_Work to complete_.
1 – Reproduce the part of the bug report between "The bug can" and "private Node group0()", inclusive.
2 – In the bug report, which Java versions does the submitter say the problem was tested with?
3 – According to the bug report, why is the head node of the first sequence "(a)?bc" an instance of Branch?

_Text_.
JDK-7189363 : Regex Pattern compilation buggy for special sequences
  • Type: Bug
  • Component: core-libs
  • Sub-Component: java.util.regex
  • Affected Version: 7
  • Priority: P4
  • Status: Closed
  • Resolution: Fixed
  • OS: linux
  • CPU: x86
  • Submitted: 2012-08-06
  • Updated: 2017-04-11
  • Resolved: 2012-09-05
The Version table provides details related to the release that this issue/RFE will be addressed.

Unresolved : Release in which this issue/RFE will be addressed.
Resolved: Release in which this issue/RFE has been resolved.
Fixed : Release in which this issue/RFE has been fixed. The release containing this fix may be available for download as an Early Access Release or a General Availability Release.

To download the current JDK release, click here.
JDK 6 JDK 7 JDK 8
6u181Fixed 7u171Fixed 8 b55Fixed
Related Reports
Duplicate :  
Description
FULL PRODUCT VERSION :
java version "1.7.0"
Java(TM) SE Runtime Environment (build 1.7.0-b147)
Java HotSpot(TM) 64-Bit Server VM (build 21.0-b17, mixed mode)



ADDITIONAL OS VERSION INFORMATION :
Linux mazoli 2.6.25.20-0.7-default #1 SMP 2010-02-26 20:32:57 +0100 x86_64 x86_64 x86_64 GNU/Linux


EXTRA RELEVANT SYSTEM CONFIGURATION :
problem independent of system, network or environment

A DESCRIPTION OF THE PROBLEM :
Pattern.java compiles e.g. the pattern "(a)?bc|d" wrong. See explanation and example code down.

The problem is independent from the operating system and java version (tested with jdk 1.5, 1.6 and 1.7). For example, i use code fragments and line numbers from Pattern.java in src.zip from jdk1.7.0_05 (64bit version)

The bug can be tracked down to the

private Node expr(Node end)

method from Pattern.java. I will explain the bug using the example pattern "(a)?bc|d" from the demo code: The (head-) node of the first sequence "(a)?bc" returned from the

            Node node = sequence(end);
            Node nodeTail = root;      //double return

call (lines 1964-1965) is an instance of Branch: This is, because the

private Node group0()

method converts the leading "(a)?" from a Node of type Ques into a Branch containing "(a)" as first branch and null as second (optional branch) (lines 2871-2885)

        if (node instanceof Ques) {
            Ques ques = (Ques) node;
            if (ques.type == POSSESSIVE) {
                root = node;
                return node;
            }
            tail.next = new BranchConn();
            tail = tail.next;
            if (ques.type == GREEDY) {
                head = new Branch(head, null, tail);
            } else { // Reluctant quantifier
                head = new Branch(null, head, tail);
            }
            root = tail;
            return head;

Back in the expr-method, prev is still null, so

            if (prev == null) {
                prev = node;
                firstTail = nodeTail;

in lines 1966-1968 stores this branch in the prev variable.

Now, at second run through the loop, the sequence "d" will be returned as some kind of node. prev is not null now, so we reach

                if (prev instanceof Branch) {
                    ((Branch)prev).add(node);

in lines 1984-1985. At this point, we should create a new branch, because this is the second sequence found. But the instanceof-check assumes, that this is the third or later sequence in the branch and adds the "d" sequence to the wrong Branch ...

Human pose images with coordinates
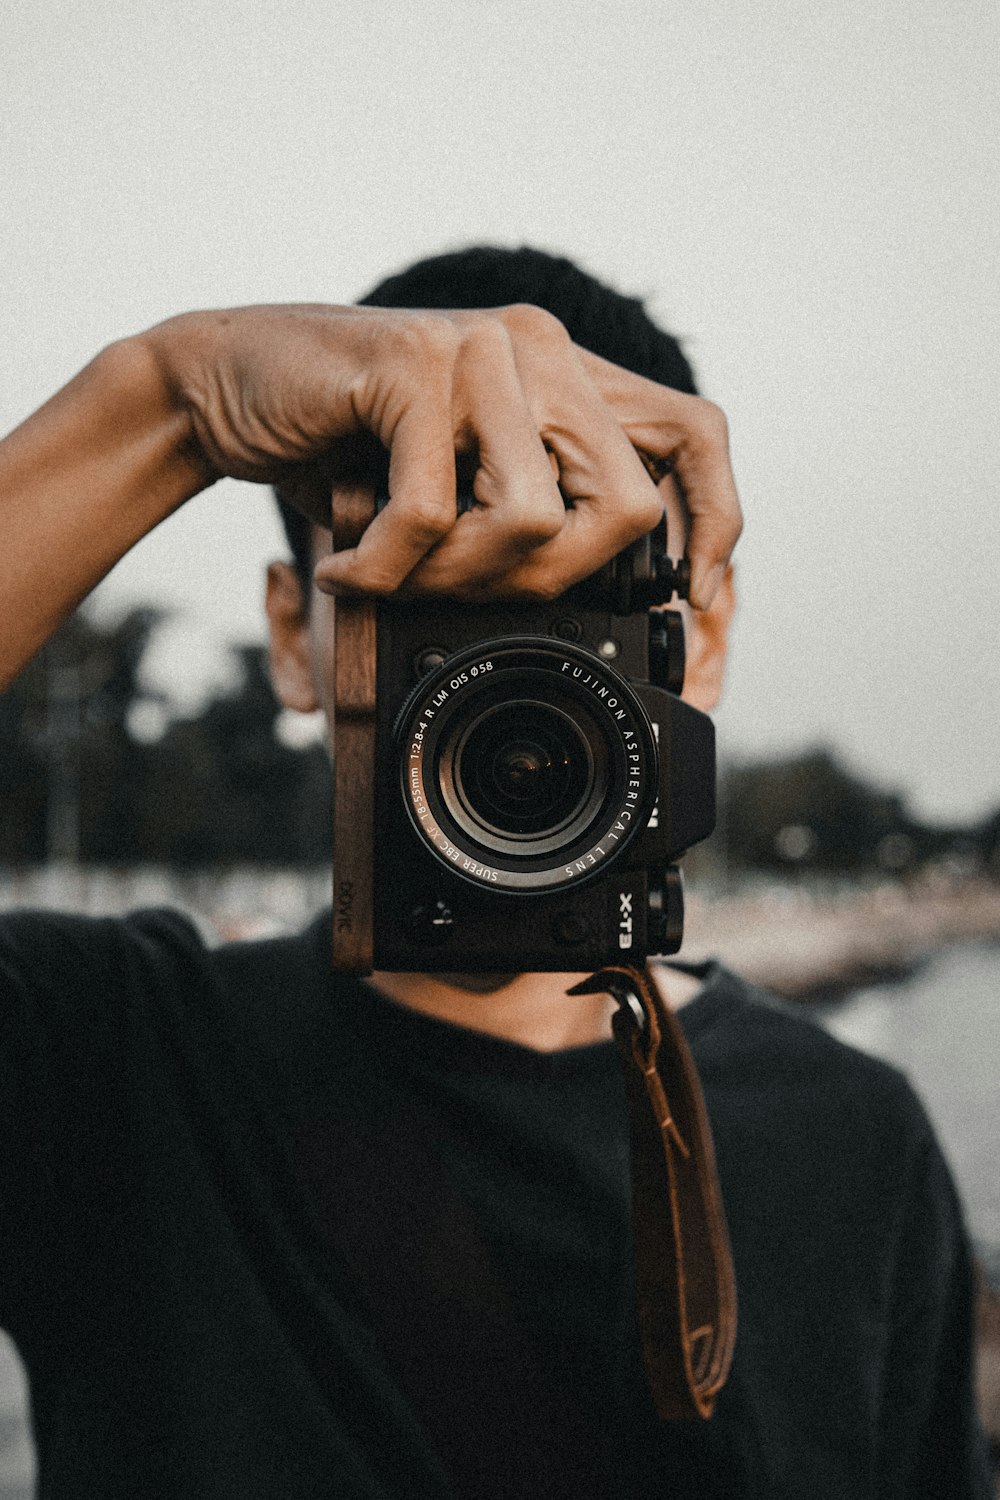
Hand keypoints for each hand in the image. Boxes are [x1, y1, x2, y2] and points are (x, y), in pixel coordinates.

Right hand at [147, 302, 741, 608]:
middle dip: (552, 586)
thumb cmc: (343, 450)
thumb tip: (614, 608)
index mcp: (567, 376)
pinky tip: (344, 570)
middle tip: (466, 600)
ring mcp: (481, 350)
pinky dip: (381, 570)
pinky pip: (428, 514)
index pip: (695, 435)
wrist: (224, 385)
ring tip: (394, 579)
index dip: (716, 522)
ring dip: (455, 581)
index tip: (695, 600)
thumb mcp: (455, 487)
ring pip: (531, 519)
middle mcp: (541, 350)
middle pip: (627, 504)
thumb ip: (526, 516)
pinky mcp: (411, 365)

_Solutions by task_.
1 –
The bug can be tracked down to the

private Node expr(Node end)

method from Pattern.java. I will explain the bug using the example pattern "(a)?bc|d" from the demo code: The (head-) node of the first sequence "(a)?bc" returned from the

            Node node = sequence(end);
            Node nodeTail = root;      //double return

call (lines 1964-1965) is an instance of Branch: This is, because the

private Node group0()

2 – JDK 1.5, 1.6 and 1.7.

3 – The group0() method converts the leading "(a)?" from a node of type Ques into a Branch. That Branch holds "(a)" as its first branch and null as its second, optional branch.